Allestire una mostra, in poche parole, cosa vuol dire? Solo appendere quadri? Certamente no, se così fosse sarebbe molto riduttivo. Per me l’allestimento di una mostra è l’ultima fase di una lunga e complessa operazione che inizia con l’essere partecipe in una programmazione che ha l’intento di mettere in evidenza, nel caso di una mostra collettiva, una serie di opere d’arte per donare al pubblico diversi spunti di riflessione. Mostre collettive che possono spaziare liberamente senza indicazioni precise o che possono avere un tema conduttore comune.

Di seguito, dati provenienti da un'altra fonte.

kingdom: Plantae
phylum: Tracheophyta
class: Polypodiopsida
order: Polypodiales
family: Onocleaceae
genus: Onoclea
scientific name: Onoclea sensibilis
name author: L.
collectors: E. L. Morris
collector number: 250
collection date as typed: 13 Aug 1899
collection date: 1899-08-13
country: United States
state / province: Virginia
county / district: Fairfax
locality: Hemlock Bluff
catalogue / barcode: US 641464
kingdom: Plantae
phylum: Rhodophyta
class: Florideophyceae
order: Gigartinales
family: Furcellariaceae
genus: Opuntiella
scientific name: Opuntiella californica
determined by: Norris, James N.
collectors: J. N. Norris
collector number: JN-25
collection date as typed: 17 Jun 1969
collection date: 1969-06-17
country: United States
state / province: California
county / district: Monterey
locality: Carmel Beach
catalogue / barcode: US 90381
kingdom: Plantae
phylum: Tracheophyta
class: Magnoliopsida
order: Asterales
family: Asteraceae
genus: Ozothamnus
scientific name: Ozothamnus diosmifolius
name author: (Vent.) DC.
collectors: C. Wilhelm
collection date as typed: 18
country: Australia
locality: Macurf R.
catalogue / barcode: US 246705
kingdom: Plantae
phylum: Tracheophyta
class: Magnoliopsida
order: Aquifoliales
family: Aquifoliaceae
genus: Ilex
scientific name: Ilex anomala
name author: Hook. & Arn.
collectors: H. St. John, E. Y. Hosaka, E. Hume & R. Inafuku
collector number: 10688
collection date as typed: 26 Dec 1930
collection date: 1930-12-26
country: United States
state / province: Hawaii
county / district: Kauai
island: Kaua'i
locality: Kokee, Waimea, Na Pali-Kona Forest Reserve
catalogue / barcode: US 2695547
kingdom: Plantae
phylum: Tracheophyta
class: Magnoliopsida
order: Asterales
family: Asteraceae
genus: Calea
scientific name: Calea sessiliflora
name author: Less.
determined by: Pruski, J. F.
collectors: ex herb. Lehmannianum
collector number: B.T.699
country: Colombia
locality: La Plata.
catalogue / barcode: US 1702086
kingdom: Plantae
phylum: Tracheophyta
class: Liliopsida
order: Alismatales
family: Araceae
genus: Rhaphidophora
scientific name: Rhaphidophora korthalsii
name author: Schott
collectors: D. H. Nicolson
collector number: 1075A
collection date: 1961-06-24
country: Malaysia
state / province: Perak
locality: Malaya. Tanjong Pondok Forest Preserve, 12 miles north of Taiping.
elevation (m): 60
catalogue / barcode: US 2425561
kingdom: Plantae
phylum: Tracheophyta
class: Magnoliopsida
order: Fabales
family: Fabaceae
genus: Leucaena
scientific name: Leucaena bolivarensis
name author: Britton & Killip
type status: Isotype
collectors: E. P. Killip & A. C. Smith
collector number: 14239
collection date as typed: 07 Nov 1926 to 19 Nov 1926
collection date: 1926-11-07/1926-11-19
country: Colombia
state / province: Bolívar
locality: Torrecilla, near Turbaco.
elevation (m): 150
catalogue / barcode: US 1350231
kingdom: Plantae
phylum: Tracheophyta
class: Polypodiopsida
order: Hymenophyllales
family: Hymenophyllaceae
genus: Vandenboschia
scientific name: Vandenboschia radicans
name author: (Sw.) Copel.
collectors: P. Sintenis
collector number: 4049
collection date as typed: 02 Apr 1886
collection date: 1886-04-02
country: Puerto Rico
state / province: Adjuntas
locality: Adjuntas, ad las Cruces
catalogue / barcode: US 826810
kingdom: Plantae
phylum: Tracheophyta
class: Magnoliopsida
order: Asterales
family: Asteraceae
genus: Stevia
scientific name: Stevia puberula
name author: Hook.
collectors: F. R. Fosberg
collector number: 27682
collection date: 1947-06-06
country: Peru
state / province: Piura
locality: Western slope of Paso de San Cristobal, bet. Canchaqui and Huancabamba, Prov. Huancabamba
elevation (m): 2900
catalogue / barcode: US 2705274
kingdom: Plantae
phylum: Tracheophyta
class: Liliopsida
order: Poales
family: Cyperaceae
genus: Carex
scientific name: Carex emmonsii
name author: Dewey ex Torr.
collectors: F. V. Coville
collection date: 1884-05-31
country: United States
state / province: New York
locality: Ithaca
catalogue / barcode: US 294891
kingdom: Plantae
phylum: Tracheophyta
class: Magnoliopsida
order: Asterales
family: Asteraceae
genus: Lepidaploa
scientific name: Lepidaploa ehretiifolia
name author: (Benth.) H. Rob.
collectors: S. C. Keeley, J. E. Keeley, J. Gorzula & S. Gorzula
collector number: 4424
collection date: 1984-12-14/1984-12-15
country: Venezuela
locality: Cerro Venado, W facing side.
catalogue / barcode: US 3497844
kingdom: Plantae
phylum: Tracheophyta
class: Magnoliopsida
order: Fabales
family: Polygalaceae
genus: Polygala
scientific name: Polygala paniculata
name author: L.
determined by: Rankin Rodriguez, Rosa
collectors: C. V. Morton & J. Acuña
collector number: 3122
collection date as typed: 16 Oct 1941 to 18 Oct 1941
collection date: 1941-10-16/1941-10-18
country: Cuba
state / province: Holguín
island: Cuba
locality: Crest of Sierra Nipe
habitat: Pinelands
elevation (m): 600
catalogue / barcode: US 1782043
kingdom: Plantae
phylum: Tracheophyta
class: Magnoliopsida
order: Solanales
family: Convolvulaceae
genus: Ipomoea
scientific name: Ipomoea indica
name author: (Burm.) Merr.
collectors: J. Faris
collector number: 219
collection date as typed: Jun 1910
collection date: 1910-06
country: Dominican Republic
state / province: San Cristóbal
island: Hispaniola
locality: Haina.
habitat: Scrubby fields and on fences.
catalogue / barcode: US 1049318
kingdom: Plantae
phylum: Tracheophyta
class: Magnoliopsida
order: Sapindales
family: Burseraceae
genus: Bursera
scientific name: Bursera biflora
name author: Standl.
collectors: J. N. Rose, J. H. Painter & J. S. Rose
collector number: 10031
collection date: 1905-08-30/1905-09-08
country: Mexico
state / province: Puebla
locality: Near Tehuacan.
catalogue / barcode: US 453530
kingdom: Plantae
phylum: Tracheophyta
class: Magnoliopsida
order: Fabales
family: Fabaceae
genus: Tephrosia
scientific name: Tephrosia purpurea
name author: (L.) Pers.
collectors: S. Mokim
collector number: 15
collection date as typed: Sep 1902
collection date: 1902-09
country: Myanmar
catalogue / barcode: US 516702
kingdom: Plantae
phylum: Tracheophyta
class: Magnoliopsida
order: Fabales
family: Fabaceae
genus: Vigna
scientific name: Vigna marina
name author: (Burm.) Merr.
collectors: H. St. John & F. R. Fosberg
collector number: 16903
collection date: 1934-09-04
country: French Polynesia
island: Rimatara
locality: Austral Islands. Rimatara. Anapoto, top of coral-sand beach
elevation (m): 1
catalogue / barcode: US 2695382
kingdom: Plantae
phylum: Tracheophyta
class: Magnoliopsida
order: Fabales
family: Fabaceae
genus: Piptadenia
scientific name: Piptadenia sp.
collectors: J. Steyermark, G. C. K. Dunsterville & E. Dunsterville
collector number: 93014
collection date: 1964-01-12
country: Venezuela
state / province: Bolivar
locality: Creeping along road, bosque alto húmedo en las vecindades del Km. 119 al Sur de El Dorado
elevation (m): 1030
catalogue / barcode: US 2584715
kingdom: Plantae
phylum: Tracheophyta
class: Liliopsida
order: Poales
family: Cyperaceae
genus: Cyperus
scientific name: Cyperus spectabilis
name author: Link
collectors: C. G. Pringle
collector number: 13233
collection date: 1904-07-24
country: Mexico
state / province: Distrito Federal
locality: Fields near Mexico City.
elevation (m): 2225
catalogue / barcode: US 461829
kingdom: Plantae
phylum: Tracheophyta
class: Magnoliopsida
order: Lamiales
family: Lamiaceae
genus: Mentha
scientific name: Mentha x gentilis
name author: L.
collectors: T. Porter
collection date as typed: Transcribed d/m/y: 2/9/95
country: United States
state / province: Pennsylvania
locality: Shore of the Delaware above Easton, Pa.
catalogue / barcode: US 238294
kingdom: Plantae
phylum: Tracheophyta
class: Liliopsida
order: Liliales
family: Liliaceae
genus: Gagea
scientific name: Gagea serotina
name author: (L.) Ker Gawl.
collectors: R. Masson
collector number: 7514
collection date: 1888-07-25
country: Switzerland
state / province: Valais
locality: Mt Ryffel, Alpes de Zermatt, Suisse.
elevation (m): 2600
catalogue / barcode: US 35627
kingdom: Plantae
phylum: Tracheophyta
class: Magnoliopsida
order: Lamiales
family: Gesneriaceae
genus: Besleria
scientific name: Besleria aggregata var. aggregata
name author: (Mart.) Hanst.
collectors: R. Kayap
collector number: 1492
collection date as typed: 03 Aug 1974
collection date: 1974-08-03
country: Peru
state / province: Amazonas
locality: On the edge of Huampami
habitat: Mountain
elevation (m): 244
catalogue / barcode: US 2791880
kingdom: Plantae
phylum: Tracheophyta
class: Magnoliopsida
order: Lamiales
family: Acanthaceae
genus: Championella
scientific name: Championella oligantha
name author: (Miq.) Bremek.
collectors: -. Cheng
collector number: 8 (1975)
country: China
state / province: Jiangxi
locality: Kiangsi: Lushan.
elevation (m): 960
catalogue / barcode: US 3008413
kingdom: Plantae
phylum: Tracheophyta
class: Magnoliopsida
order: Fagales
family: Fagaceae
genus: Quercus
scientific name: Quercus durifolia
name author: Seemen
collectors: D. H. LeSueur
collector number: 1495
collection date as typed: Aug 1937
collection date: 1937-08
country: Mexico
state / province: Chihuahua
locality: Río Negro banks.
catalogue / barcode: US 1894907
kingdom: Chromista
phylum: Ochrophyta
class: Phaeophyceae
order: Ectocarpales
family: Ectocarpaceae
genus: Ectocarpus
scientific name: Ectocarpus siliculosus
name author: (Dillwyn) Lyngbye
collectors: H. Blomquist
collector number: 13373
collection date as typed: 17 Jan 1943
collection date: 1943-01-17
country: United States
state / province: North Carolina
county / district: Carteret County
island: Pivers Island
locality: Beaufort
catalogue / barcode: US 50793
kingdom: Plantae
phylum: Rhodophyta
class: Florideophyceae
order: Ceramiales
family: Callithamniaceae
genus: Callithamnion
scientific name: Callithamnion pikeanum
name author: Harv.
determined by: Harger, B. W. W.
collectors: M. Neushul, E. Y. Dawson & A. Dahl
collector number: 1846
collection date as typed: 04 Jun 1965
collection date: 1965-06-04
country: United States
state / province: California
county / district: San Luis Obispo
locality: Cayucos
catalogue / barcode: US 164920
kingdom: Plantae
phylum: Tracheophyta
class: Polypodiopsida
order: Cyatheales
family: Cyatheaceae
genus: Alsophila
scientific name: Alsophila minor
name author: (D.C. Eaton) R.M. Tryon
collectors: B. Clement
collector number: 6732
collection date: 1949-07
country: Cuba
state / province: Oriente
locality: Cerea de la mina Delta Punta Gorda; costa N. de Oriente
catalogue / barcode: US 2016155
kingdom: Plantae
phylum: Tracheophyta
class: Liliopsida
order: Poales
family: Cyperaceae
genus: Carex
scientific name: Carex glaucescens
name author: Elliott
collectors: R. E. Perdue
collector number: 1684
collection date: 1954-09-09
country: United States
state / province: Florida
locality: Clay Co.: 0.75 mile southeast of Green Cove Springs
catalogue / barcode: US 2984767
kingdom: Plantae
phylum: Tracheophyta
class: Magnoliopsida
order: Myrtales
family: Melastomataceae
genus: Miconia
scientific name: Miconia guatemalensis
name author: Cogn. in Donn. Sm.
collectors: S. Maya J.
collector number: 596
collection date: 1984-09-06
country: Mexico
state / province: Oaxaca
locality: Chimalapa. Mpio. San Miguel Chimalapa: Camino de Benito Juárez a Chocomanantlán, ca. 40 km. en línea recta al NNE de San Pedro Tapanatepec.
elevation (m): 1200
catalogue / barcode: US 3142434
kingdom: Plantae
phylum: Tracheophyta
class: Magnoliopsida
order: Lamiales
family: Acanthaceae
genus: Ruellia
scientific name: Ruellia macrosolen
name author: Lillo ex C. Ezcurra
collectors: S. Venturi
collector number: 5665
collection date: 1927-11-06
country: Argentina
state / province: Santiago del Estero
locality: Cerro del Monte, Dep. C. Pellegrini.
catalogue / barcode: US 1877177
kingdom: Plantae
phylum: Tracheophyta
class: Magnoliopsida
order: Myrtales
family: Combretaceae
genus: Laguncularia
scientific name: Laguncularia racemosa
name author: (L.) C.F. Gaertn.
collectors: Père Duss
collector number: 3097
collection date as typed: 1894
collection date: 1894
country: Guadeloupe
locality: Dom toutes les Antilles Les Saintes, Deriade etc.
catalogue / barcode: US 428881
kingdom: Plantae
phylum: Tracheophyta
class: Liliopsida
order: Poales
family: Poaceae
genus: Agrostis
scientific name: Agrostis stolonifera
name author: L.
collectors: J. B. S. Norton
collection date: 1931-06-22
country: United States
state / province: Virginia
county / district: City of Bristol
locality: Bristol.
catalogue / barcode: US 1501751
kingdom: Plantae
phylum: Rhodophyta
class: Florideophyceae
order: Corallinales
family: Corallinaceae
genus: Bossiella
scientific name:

Diversamente la mostra personale di un singolo artista richiede un approccio diverso, perché è necessario tuffarsi nei concetti più interiori dell’artista stesso, immedesimandosi e dialogando con l’interessato.
E un memorial? Esporre le opere di un artista scomparso è tutt’altra cosa: si tratta di un’emozione diversa. Perciò, è senz’altro utile e doveroso approfondire il suo vissuto, tramite qualsiasi documentazione disponibile ma, poi, bisogna fare il salto qualitativo per entrare nella specifica personalità dell’autore cercando di essere idealmente affiancati come sarebbe stato di suo gradimento.
Di conseguenza l’allestimento deve diventare una sorta di racconto più emozionale che cronologico. Nel caso di Danilo Pepato Franci è necessario immergersi nelle sue lontane emozioni di tipo naturalistico per assaporare la dolcezza dei paesaggi alpini e il calore delle luci che ha saputo pennellare con sapienza. Ecco, allora, che l’esposizione tematica delle sue interpretazioni emotive assume un valore profondo che deve coinvolgere lo spettatore in un momento globale. Un “Unicum” che trapela non solo da opere vetuste che il tempo ha cercato inutilmente di appannare ma, anche dall’insieme complessivo che, unitamente alle tipiche cornici barocche di un tempo, riesce ancora a trasmettere per donare una freschezza vivace dello spirito originale ed immutabile dell’artista.